Some of the team members were privileged to visit other schools where they learned of special needs for building repairs, classroom furniture, textbooks, etc. With high inflation in the country and a large portion of the population under 15 years of age, funding education is a huge problem.
Rev. McFarlin was privileged to preach in two different African congregations and celebrate the sacraments of baptism and the Lord’s Supper. Team members found African worship to be very joyful, filled with singing and dancing.
At shallow well dedications and other occasions team members were honored with gifts of chickens, eggs, peanuts, cassava, woven mats and bananas. The gifts were humbling, given the economic poverty of their hosts.

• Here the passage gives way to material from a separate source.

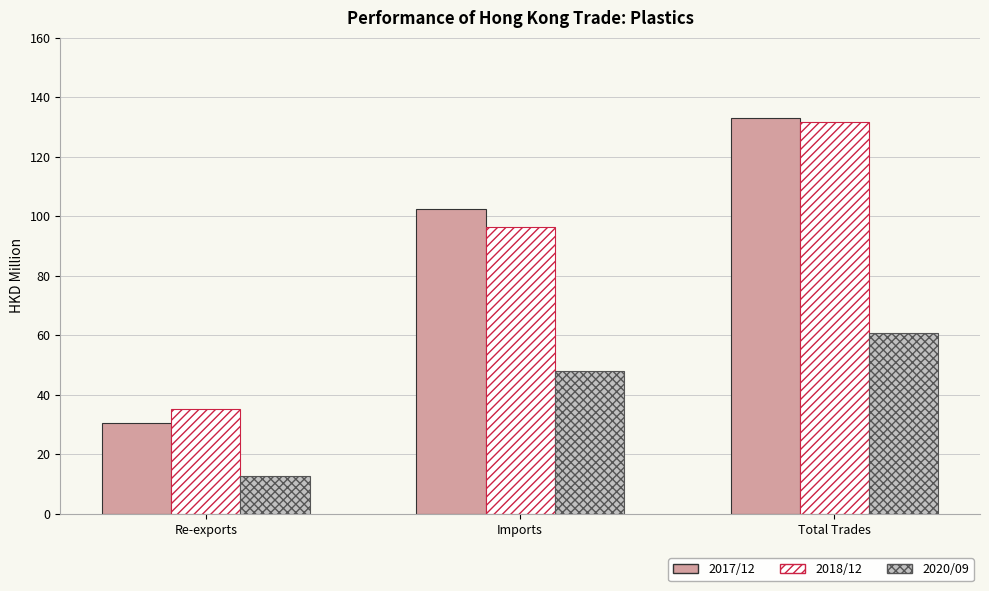

Which series has the widest spread of values?

2017/12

Team members were treated to hospitality in African homes. Dinner was frequently by lantern light. The woman of the home would provide a basin and a towel for guests to wash their hands. Dinner fare usually consisted of chicken, rice, vegetables, nsima (a hot dough made from maize flour), and hot Chombe tea. Table conversation topics ranged from Christianity in an African context to Malawian customs and Malawian politics.

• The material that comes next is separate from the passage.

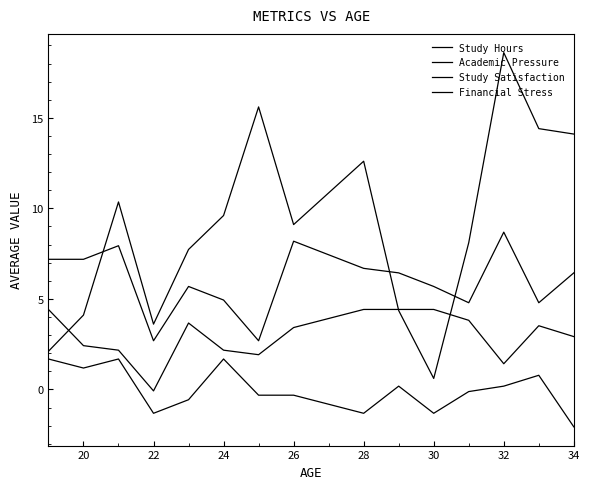

What is the value of the Study Satisfaction point at the 4th from the left?

-0.1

The trip was marred by an automobile accident near Ekwendeni which severely injured Marion Medical Mission President Tom Logan and claimed the life of a Malawian woman. Mr. Logan was evacuated to Pretoria, South Africa for medical attention. In visiting with medical personnel at the Embangweni Mission Hospital, team members learned that HIV/AIDS forms the backdrop for most of the illnesses treated at the hospital such as tuberculosis and malaria. Malnutrition, malaria, and diarrheal diseases are responsible for the deaths of most children.
The mission hospital sends mobile clinics out to villages in a catchment area of nearly 100,000 people. Clinic workers instruct the villagers about HIV/AIDS, tuberculosis, malaria, malnutrition, and family planning. They sometimes use songs to instruct the people. Children are weighed on spring scales and given vaccinations against various childhood diseases.

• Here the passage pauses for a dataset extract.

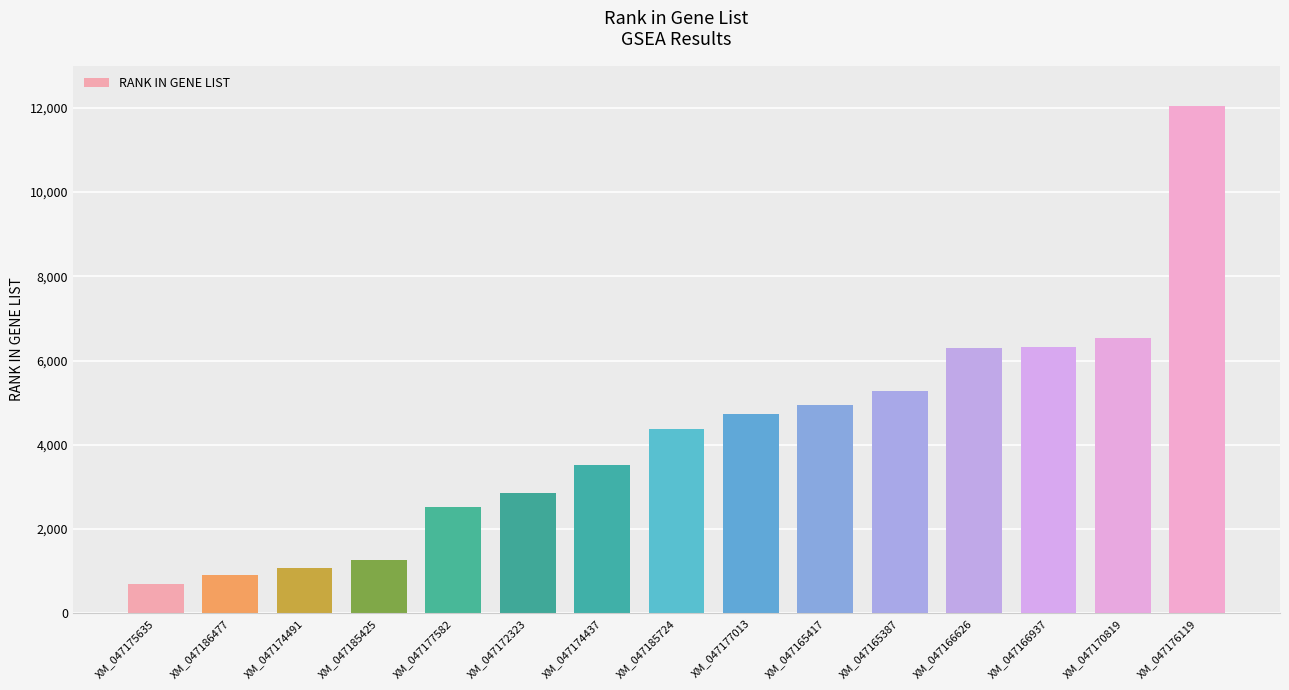

Approximately how many times larger is the value at XM_047185724 compared to XM_047165387?

0.8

The mission trip was the second trip to Malawi for Jerry Roush and Mary Lou and the first for George, Gary and Rev. McFarlin. Jerry was pleased that he could share the experience with friends. Gary Lewis would like to go back for a longer stay. George wondered why he had waited so long to make the trip. Rev. McFarlin discovered that the joy of the villagers as safe water flowed from their wells made an emotional impact. That impact was perhaps best captured by George Lewis in his journal. There he wrote the English translation to a shallow well song written in Chitumbuka by Malawian team member Maria Moyo:
“I have nothing to give to my Lord for what He has done for us. A shallow well with good water. Glory to God! As I have no money, no cows and no wealth of any kind, now I have decided to give Him my own life.”
Team members are grateful for people in Quincy Area churches and others who have financially supported the shallow well program and supported the team with their prayers throughout the trip. They look forward to sharing their stories with churches and civic groups in the near future.